→ **Exercise details**:
Quote all of the material below word for word, keeping every line unchanged.

→ **Excerpted records**:
------------------------

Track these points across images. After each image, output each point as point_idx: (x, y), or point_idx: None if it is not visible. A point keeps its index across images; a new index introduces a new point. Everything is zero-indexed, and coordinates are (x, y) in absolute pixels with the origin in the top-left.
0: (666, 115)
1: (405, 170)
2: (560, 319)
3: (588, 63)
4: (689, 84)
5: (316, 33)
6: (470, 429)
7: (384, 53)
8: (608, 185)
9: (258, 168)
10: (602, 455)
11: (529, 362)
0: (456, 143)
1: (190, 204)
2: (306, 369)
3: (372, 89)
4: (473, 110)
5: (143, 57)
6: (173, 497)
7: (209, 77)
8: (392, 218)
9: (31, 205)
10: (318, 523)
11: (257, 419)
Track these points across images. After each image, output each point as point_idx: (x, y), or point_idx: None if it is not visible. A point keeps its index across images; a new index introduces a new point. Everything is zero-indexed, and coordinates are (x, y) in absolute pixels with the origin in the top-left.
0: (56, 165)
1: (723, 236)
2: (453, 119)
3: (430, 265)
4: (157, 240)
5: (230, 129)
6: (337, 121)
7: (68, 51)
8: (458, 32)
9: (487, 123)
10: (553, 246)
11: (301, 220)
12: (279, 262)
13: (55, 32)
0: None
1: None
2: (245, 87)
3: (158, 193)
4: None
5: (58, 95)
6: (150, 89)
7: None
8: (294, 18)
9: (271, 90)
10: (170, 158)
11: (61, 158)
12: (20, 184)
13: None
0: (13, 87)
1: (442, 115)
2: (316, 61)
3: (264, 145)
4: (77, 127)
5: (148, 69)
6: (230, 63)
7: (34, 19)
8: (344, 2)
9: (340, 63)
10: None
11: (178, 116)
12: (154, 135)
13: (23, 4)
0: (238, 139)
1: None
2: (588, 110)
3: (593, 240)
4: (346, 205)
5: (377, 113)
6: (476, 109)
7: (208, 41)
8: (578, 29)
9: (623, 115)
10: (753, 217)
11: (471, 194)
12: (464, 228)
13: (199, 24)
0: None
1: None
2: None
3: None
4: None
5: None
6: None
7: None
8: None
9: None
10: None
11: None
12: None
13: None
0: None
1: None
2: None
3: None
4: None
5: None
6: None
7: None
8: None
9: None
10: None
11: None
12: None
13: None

------------------------

→ **Solved problem**:
Track these points across images. After each image, output each point as point_idx: (x, y), or point_idx: None if it is not visible. A point keeps its index across images; a new index introduces a new point. Everything is zero-indexed, and coordinates are (x, y) in absolute pixels with the origin in the top-left.
0: (666, 115)
1: (405, 170)
2: (560, 319)
3: (588, 63)
4: (689, 84)
5: (316, 33)
6: (470, 429)
7: (384, 53)
8: (608, 185)
9: (258, 168)
10: (602, 455)
11: (529, 362)
0: (456, 143)
1: (190, 204)
2: (306, 369)
3: (372, 89)
4: (473, 110)
5: (143, 57)
6: (173, 497)
7: (209, 77)
8: (392, 218)
9: (31, 205)
10: (318, 523)
11: (257, 419)
Track these points across images. After each image, output each point as point_idx: (x, y), or point_idx: None if it is not visible. A point keeps its index across images; a new index introduces a new point. Everything is zero-indexed, and coordinates are (x, y) in absolute pixels with the origin in the top-left.
0: (56, 165)
1: (723, 236)
2: (453, 119)
3: (430, 265)
4: (157, 240)
5: (230, 129)
6: (337, 121)
7: (68, 51)
8: (458, 32)
9: (487, 123)
10: (553, 246)
11: (301, 220)
12: (279, 262)
13: (55, 32)
0: None
1: None
2: (245, 87)
3: (158, 193)
4: None
5: (58, 95)
6: (150, 89)
7: None
8: (294, 18)
9: (271, 90)
10: (170, 158)
11: (61, 158)
12: (20, 184)
13: None
0: (13, 87)
1: (442, 115)
2: (316, 61)
3: (264, 145)
4: (77, 127)
5: (148, 69)
6: (230, 63)
7: (34, 19)
8: (344, 2)
9: (340, 63)
10: None
11: (178, 116)
12: (154, 135)
13: (23, 4)
0: (238, 139)
1: None
2: (588, 110)
3: (593, 240)
4: (346, 205)
5: (377, 113)
6: (476, 109)
7: (208, 41)
8: (578, 29)
9: (623, 115)
10: (753, 217)
11: (471, 194)
12: (464, 228)
13: (199, 24)
0: None
1: None
2: None
3: None
4: None
5: None
6: None
7: None
8: None
9: None
10: None
11: None
12: None
13: None
0: None
1: None
2: None
3: None
4: None
5: None
6: None
7: None
8: None
9: None
10: None
11: None
12: None
13: None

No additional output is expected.